• Problems and tasks
(1) Answer these questions about the transcript about Nebius, marking each answer with the same letter:
(a) According to Fay Hutzel, how long does it take to provision an Nvidia GPU cluster through the cloud console?
(b) In which three areas does Dylan Patel say the inference service needs advancements?
(c) Through what offering does Dylan Patel say Nebius brings its inference software layer today?
(2) Extend the transcript about Nebius by writing what comes next after its final line.

F
Fay Hutzel2:30
Yeah, absolutely. Customer centricity is huge for us. In fact, we have a demo right now at the booth that demonstrates how anyone can, via our cloud console, effectively provision an Nvidia GPU cluster in under five minutes. So this commitment will only continue for us. Now, I'm curious, Dylan, as an industry expert, there are areas where we can improve just like anyone else. Where would you say we should focus our roadmap, our innovation, so that we actually bring the change that developers anticipate?
D
Dylan Patel3:02
I think there's a couple areas. Nebius, because they have a broader scope, wants to get into the inference side of the market. There is a service already for Nebius, but it's still behind; it's being built up quickly. So there's a lot of advancements to do there on throughput, on latency, on SLAs that you can guarantee customers. The other area is you've brought the configuration down time down to five minutes, but there are other clouds out there that are doing one-click clusters. You put in your credit card and you can one-click. So these are the sort of things that Nebius is driving down the path for; I know it's on your roadmap, so I know it's coming soon, but there is significant efforts there. And then the last thing is the nice thing about Nebius is you can span from that one-click just a few GPU resources all the way to we can make a purpose-built solution just for you. So continuing to be able to do that latter, purpose-built solutions for large customers all the way down with all your engineering resources leveraged behind that, all the way down to the ease of use single-click clusters.
F
Fay Hutzel4:03
Yeah, absolutely. And inference services.
D
Dylan Patel4:04
Yeah, the inference service is important. It's a software layer that I think a lot of clouds don't have that we bring with Nebius Studio today.
F
Fay Hutzel4:13
So going back to our deep relationship here with Nvidia. Most cloud providers don't have the reference platform status that we do. How do you think that's a difference maker for the end user on the platform?

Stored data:
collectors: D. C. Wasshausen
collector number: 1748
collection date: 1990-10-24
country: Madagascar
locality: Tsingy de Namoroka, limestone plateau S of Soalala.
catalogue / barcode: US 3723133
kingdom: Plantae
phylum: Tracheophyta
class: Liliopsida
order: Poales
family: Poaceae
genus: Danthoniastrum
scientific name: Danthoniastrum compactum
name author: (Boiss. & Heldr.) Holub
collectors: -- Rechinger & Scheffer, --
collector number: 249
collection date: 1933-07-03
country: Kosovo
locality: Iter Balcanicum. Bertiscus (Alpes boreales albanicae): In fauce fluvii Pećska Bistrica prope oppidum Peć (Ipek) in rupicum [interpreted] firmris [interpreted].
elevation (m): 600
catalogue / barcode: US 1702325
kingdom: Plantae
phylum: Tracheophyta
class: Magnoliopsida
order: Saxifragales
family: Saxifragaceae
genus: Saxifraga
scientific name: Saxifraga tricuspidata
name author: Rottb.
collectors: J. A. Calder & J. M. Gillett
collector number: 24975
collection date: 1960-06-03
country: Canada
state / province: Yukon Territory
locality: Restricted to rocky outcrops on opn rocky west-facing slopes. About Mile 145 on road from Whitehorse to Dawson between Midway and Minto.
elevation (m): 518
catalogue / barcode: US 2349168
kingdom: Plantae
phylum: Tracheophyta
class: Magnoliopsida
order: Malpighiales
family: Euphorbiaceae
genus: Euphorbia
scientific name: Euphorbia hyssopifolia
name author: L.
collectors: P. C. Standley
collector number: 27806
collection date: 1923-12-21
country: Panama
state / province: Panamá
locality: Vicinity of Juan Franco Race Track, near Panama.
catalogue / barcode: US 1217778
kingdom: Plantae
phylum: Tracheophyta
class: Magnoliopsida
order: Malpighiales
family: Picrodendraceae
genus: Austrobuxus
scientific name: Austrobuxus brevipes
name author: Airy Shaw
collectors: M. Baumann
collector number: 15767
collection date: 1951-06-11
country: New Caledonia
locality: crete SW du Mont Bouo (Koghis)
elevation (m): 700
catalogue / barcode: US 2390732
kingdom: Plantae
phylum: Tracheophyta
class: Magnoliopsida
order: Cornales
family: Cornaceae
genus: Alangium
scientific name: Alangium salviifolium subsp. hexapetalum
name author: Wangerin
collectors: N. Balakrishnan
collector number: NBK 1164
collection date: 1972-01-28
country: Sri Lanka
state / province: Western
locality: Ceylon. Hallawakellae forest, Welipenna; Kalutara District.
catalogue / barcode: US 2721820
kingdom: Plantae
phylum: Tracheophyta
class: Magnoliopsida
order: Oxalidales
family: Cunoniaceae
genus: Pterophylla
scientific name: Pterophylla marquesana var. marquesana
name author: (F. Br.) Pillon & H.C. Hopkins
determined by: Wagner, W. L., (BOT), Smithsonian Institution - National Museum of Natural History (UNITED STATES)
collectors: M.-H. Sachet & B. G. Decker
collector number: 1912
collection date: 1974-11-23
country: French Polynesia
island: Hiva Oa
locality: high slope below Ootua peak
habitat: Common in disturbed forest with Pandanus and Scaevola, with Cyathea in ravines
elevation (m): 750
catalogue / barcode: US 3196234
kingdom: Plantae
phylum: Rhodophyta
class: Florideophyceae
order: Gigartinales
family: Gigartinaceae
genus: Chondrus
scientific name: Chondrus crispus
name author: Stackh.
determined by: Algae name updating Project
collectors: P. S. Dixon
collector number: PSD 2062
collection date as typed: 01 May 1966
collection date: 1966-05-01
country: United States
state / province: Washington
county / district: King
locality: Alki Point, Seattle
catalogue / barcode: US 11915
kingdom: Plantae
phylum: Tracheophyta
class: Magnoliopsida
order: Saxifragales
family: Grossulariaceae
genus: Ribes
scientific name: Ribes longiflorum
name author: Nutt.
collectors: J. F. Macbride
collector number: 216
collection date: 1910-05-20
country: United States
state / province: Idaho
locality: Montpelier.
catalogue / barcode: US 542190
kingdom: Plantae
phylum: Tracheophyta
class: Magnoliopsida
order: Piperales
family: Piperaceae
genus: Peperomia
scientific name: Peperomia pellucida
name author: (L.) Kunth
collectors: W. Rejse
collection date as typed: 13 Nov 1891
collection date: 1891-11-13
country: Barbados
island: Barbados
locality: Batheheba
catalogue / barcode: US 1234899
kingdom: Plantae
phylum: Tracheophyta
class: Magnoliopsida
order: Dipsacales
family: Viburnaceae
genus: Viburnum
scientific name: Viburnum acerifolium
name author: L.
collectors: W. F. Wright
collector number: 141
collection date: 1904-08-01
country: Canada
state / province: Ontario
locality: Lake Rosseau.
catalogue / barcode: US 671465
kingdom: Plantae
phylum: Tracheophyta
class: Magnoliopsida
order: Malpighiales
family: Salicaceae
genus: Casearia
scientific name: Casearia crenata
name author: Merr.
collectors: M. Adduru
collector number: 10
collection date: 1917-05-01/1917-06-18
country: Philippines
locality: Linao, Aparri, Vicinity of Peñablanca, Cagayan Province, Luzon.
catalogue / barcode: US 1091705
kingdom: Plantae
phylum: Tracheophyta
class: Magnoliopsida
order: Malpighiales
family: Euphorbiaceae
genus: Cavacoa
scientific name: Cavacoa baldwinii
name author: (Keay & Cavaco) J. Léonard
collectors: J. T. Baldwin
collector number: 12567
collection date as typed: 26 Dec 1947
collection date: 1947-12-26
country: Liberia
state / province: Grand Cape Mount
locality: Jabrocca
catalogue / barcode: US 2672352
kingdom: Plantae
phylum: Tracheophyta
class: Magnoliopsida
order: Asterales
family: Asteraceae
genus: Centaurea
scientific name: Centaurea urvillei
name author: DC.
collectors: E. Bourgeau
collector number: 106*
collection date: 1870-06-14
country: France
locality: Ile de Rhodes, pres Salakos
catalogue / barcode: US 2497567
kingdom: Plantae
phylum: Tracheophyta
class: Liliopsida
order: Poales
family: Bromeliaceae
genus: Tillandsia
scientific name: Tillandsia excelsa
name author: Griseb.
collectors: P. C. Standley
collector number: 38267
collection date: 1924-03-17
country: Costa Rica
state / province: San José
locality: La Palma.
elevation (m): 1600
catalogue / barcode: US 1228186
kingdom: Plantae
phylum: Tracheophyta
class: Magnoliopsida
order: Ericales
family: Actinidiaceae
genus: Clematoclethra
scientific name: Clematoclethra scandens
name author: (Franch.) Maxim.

• Results in order
(1)
(a) Under five minutes.
(b) Throughput, latency, and the SLAs that can be guaranteed to customers.
(c) Nebius Studio.

(2)
D
Dylan Patel4:26
I think that the end user on the platform gets to take a lot of these savings and move forward. There's savings on multiple areas. One is just the price of the cluster. Nebius has a lower natural cost than other cloud companies because they don't buy from Dell or Super Micro. They go to ODMs, original design manufacturers in Taiwan, design their own rack in conjunction with Nvidia, and then deploy that rack. So that helps you guys get lower costs, and some of that gets passed on. But more importantly, because you guys are designing your own rack and you have all these resources, you can test the rack more thoroughly, you can make sure that the liquid cooling is working properly, all this. There's less downtime, and downtime is the same thing as paying for a cluster that you're not getting anything out of. In effect, that's saving money.
F
Fay Hutzel5:11
For sure. Yeah, no, absolutely. All really fair points there. One last question for you. We heard so much about AI innovation today. It was remarkable what Jensen had on display on stage. What industry do you think we should be watching most closely for the most transformative experience we can anticipate?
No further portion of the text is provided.